И мама делала то, чего не делала никогда. В самый обыкновенный вторник она стояла на кухне и замешивала тесто для вафель. Обычно она пекла их на Рождество или в мой день рожденья. Лишь тогда мы ели вафли с горячим вишневым соусом и взбитыми сливками.
«Кто не жалеет красоты, закончит точно у плиты!» — утверждала открытка, пришпиленная к доске для записок.
— Только не начинай опять! — предупредила мама, когда я спросила, зачем она это делает. — Мне это ничего не стоит, а Даниэль и Лукас обрадуются. Вообще-то и ты могла бы выглядеть повеселей!
Когда мы возвращались из школы, на дворе пахло обедом. Пахло лазаньей, или рыбными палочками, или панированными шницелями с горохом и морковью. Это тоже было в новинку, потому что раньше мама готовила только вечером.
— Потому что так удобней, — объясняла она. — Так можно лучше планировать день, а бутерброд ты себе всегда намажешь!
Раньше изобилие царило у нас в холодильнике, только если мама сидела на диете. Лишь тогда она регулярно готовила днем и оставляла мне свой кусочек масла.
Но теперь за нашим столом сидели Даниэль и Лукас, и о прежних днях можно было забыть.
Мама варила и пекла так, словно это было самое важное занятие на свете, она даже разрешила нам полакомиться остатками теста. Не успели мы проглотить их, как она спросила, нравятся ли они нам, и когда Даниэль с набитым ртом сказал: «Вкуснотища!» — она так и просияла.
На самом деле мне всегда хотелось, чтобы у меня была такая мама. У которой фартук пахнет ванилью. Которая варила бы шоколадный пудинг, если у меня что-то не ладится. А после неудачной контрольной по английскому, кладя на тарелку сардельку и цветную капусту под голландским соусом, приговаривала бы: «Покушай — авось полегчает!»
Вот такую маму мне всегда хотелось, и теперь она стояла на нашей кухне, а я не знала, радоваться мне или нет.
Все менялось, а мне хотелось только одного: чтобы все оставалось таким, как раньше.
Думаю, и Даниэль мечтал о том же.
Утром, когда мы садились в школьный автобус, деревенские дети склонялись друг к дружке головами и перешептывались.

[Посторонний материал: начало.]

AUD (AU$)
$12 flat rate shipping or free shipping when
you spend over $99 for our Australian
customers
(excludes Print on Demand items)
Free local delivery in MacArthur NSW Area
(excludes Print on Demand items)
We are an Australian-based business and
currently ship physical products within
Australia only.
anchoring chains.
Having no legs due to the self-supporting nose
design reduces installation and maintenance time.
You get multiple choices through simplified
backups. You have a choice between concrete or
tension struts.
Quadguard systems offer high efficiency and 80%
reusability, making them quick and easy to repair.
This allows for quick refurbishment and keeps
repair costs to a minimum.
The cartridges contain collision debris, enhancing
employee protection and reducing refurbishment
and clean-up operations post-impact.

А за три дня до больших каникул младший брат Клауса Штельтера внезапно показал пальцем на Даниэля и во весь голос заявил:
— Моя мама сказала, что его мама скоро помрет!

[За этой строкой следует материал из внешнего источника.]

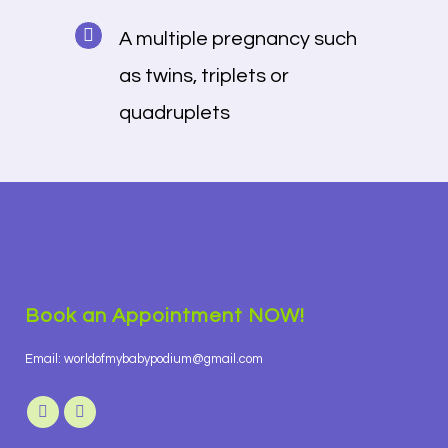
A multiple pregnancy such
as twins, triplets or
quadruplets
Book an Appointment NOW!
Email: worldofmybabypodium@gmail.com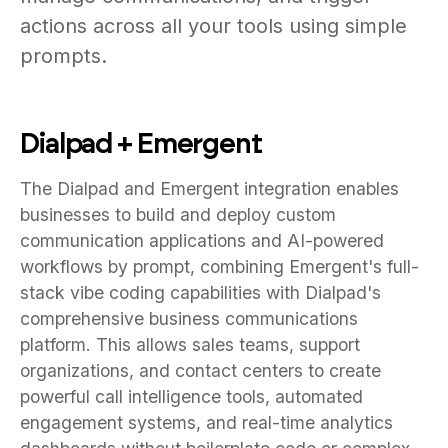
actions across all your tools using simple
prompts.
Dialpad + Emergent
The Dialpad and Emergent integration enables
businesses to build and deploy custom
communication applications and AI-powered
workflows by prompt, combining Emergent's full-
stack vibe coding capabilities with Dialpad's
comprehensive business communications
platform. This allows sales teams, support
organizations, and contact centers to create
powerful call intelligence tools, automated
engagement systems, and real-time analytics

Даниэль вскочил, протиснулся мимо меня и бросился на младшего Штельтера. Я пыталась остановить его:
— Прекрати! Он же гораздо меньше тебя!
Но Даниэль не слушал. Он сжимал шею обидчика борцовским захватом и хрипел:
— Давай! Повтори еще раз!
И младший брат Клауса Штельтера разревелся и, заикаясь, пролепетал:
— Беру свои слова обратно! Это неправда! Я просто пошутил! Беру все слова обратно!
Смешки и перешептыванья смолкли. В автобусе воцарилась пугающая тишина.
Мы все затаили дыхание и смотрели на раскрасневшегося и взбешенного Даниэля, не выпускавшего младшего Штельтера. Даже водитель автобуса не шевелился. Все застыли.
— Милостивый Боже! — молилась я. — Милостивый Боже, пусть Даниэль отпустит его!
Но Даниэль сжимал все сильнее, а маленький Штельтер кашлял и глотал ртом воздух, как брошенная на берег красноперка.
Первой из оцепенения вышла Анна-София Шульце-Веттеринг. Она толкнула меня в бок.
— Он ему сейчас шею сломает. Ты же дружишь с ним. Скажи ему, чтоб отпустил!
Я взглянула на ее лицо. У нее были голубые глаза и веснушки. Отчего-то мне сразу вспомнилась мертвая кошка, и я подумала, что у всех майских котят голубые глаза и, конечно же, семь жизней.
Как я мечтала о том, что она заговорит со мной. Как я мечтала записать Анну-Софию в свои подруги. А она заговорила со мной именно сейчас, когда мне хотелось сквозь землю провалиться из-за Даниэля.